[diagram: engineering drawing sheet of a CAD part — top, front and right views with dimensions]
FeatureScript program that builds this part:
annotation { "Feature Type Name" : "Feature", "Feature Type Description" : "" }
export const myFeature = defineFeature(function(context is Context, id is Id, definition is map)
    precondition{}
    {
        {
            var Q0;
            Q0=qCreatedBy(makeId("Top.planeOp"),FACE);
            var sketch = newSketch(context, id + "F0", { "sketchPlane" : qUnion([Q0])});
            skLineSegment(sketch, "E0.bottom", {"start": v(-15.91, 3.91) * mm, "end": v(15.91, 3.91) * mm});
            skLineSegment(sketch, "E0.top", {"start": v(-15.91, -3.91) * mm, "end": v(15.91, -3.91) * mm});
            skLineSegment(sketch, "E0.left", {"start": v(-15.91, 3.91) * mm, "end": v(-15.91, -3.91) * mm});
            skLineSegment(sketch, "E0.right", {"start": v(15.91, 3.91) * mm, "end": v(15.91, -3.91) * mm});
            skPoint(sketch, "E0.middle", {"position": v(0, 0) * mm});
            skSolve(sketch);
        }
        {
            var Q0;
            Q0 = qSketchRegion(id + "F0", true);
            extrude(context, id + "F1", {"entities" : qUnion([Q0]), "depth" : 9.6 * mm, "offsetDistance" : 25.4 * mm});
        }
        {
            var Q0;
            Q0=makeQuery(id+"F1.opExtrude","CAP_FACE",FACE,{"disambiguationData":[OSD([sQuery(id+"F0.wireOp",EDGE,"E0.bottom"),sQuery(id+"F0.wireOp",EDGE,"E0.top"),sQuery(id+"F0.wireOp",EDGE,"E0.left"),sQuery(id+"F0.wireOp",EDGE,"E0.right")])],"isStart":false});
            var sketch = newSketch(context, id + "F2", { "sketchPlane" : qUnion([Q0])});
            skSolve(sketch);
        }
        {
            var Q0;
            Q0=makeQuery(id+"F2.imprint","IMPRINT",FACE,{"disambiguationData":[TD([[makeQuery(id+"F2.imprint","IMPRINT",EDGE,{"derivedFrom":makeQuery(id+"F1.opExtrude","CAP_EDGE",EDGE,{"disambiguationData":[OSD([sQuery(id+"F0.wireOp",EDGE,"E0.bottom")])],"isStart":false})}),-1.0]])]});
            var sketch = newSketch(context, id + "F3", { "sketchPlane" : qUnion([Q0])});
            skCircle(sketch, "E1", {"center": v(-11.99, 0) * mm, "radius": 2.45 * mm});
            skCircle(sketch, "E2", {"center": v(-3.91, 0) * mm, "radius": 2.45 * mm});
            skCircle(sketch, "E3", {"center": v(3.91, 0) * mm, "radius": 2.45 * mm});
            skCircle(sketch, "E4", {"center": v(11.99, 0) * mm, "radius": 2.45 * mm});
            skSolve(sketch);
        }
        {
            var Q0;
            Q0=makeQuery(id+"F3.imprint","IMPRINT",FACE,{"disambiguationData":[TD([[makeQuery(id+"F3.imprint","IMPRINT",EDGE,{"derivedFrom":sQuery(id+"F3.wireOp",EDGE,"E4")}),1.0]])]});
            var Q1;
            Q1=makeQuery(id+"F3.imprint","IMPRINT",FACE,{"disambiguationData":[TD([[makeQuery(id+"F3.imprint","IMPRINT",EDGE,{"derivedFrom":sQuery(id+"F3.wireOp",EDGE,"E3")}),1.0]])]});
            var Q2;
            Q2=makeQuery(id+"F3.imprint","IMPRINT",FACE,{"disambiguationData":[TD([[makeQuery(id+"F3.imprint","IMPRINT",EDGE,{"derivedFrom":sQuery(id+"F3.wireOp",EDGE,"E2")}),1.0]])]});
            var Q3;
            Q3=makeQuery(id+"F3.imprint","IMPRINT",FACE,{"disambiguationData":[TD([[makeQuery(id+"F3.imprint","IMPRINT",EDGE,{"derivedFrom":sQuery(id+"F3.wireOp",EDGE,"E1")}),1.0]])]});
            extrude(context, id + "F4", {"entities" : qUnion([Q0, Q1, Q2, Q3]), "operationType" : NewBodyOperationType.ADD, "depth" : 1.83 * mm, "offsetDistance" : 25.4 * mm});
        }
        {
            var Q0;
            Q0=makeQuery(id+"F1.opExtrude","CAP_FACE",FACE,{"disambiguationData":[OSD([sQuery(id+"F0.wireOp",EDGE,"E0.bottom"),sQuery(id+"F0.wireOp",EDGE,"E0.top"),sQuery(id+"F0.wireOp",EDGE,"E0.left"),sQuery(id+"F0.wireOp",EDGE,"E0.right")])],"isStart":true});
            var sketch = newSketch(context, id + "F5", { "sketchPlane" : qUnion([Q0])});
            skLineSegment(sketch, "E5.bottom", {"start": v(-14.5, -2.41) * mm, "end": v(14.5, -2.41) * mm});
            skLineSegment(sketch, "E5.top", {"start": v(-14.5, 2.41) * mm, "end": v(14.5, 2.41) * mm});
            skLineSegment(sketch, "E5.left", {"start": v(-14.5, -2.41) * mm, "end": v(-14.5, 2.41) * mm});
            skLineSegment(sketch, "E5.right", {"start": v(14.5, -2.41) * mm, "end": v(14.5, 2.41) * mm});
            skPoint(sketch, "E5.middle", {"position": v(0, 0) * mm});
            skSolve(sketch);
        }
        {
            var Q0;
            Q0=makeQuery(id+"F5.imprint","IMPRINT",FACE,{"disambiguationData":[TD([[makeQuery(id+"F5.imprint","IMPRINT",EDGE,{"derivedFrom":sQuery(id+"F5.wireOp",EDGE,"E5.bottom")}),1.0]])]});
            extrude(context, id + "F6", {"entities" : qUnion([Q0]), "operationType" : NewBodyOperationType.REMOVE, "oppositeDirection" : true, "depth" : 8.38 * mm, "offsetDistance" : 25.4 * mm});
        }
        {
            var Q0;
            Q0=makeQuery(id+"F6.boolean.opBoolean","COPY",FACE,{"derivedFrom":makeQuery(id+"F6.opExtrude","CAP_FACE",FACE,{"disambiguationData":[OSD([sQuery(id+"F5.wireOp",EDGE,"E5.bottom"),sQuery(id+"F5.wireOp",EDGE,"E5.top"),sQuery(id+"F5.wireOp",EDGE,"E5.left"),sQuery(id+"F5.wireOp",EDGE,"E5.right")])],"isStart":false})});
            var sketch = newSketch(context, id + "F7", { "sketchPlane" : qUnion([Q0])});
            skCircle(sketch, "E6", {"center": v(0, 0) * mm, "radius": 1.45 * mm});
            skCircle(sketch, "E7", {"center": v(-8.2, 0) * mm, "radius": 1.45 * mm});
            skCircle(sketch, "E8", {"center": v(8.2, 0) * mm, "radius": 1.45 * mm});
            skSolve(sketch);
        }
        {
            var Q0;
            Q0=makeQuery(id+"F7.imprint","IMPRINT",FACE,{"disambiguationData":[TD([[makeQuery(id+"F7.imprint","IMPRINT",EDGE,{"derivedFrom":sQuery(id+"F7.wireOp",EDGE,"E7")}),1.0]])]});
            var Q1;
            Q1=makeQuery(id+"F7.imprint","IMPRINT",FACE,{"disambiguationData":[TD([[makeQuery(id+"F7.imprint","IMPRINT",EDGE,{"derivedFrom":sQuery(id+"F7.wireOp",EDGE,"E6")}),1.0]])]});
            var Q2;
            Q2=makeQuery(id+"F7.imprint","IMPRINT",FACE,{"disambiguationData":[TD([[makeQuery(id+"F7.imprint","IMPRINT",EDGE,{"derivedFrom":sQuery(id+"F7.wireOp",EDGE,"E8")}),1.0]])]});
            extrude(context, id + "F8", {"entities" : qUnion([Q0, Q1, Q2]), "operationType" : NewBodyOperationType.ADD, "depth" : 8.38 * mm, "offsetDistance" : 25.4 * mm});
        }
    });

================================

Given request:
State how many lines of the listing contain the string "operationType", giving only the number.

Exercise answer:
3